Poisson regression was used to compare the yearly numbers of working days, reimbursed days of sickness absence and days of unemployment between the NF1 and control groups. The models were adjusted for age and sex. In additional analyses, the models were also adjusted for educational level, or for educational level and history of cancer within the three years preceding each year of interest. The educational level of each individual was obtained from the register maintained by Statistics Finland and coded according to the International Standard Classification of Education [35]. The history of cancer was based on data from the Finnish Cancer Registry. Standard errors were clustered within the strata of each individual with NF1 and the matched controls to account for the dependency stemming from the matching of the controls.

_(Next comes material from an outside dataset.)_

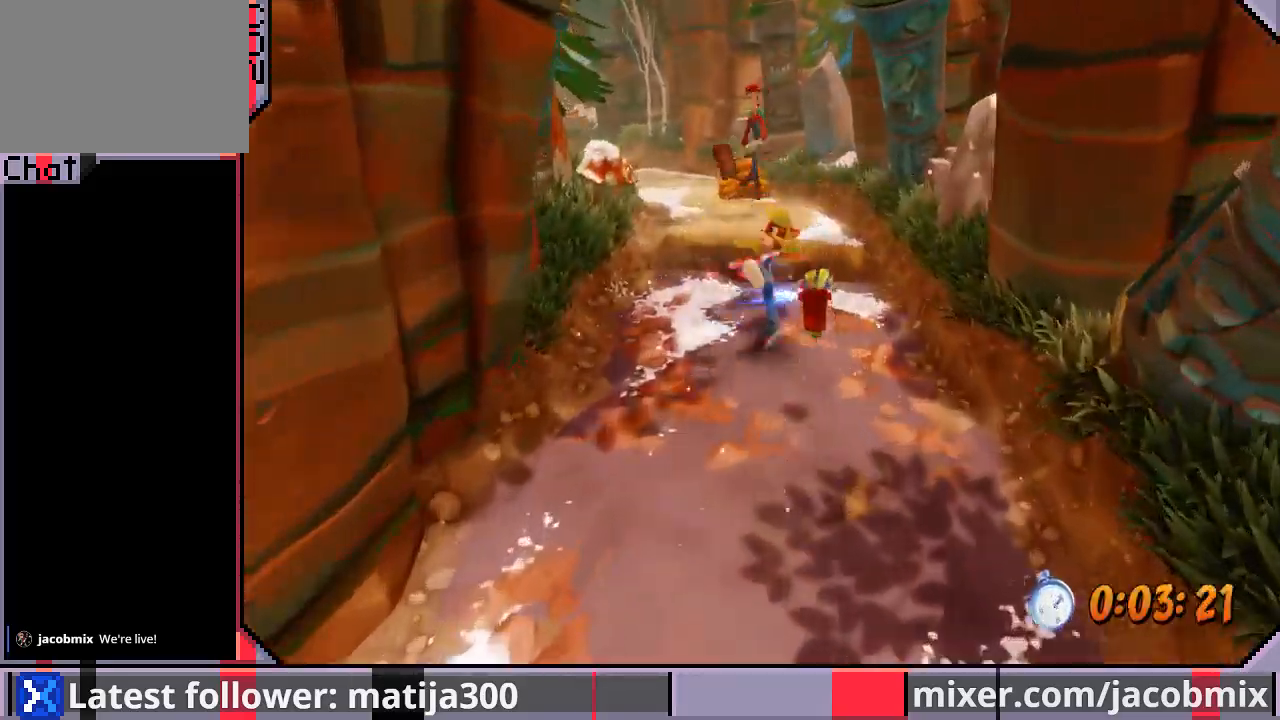
{"dt_ms": 500, "buttons": ["DPAD_UP"], "left_stick": "center", "right_stick": "center", "events": []}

The analyses were performed using the Stata software version 17.

The causes of sickness allowances

To further analyze the causes of sickness allowances, a diagnosis-specific analysis was performed among individuals aged 20–59 years based on the data from the Social Insurance Institution of Finland. Payments of sickness allowance require a medical certificate, from where the diagnosis codes recorded in the register are obtained. The analysis encompassed the years since the introduction of the International Classification of Diseases, 10th edition (ICD-10) in Finland, that is, over the period 1996–2014. Individuals with a disability pension or rehabilitation subsidy granted prior to 1996 were excluded, and the follow-up ended at the beginning of a newly granted disability pension or rehabilitation subsidy.

The analysis was stratified by the chapters of the ICD-10 classification. The categories associated with sickness allowance in less than three individuals with NF1 or less than three controls were excluded. The numbers of reimbursed days of sickness were analyzed using generalized linear mixed effects regression with Poisson distribution and a random intercept for the clusters of each individual with NF1 and the matched controls. The follow-up time of each individual was included as a model offset with a log-link. The analysis was performed with the R software version 4.0.0 and package lmerTest version 3.1-2.

The risk and causes of disability-related pension

Sickness allowance can only be paid for a limited time. Individuals with a prolonged incapacity to work because of sickness may qualify for a fixed-term disability pension, also termed rehabilitation subsidy, and intended for returning to work in, for example, a different profession. A permanent disability pension can be granted for those who cannot regain their ability to work. These two disability-related pensions are administered and registered by the Social Insurance Institution of Finland. For each pension, up to three causative diagnosis codes are registered.

The present analysis encompassed the years 1996–2014 and individuals aged 18–59 years. The lower age limit of the analysis was set at 18 years to cover those individuals who are granted disability pension as soon as they come of age. The follow-up ended at the first disability-related pension, that is, those returning to work after a fixed-term disability pension were not allowed to re-enter the analysis. The time-to-pension was analyzed with age as the time scale. The Kaplan–Meier estimate of the cumulative risk for any disability-related pension, that is, permanent disability pensions and rehabilitation subsidies combined, was computed while accounting for the competing risk of death and allowing delayed entry. In another analysis, the competing risks of disability pension, rehabilitation subsidy and death were included.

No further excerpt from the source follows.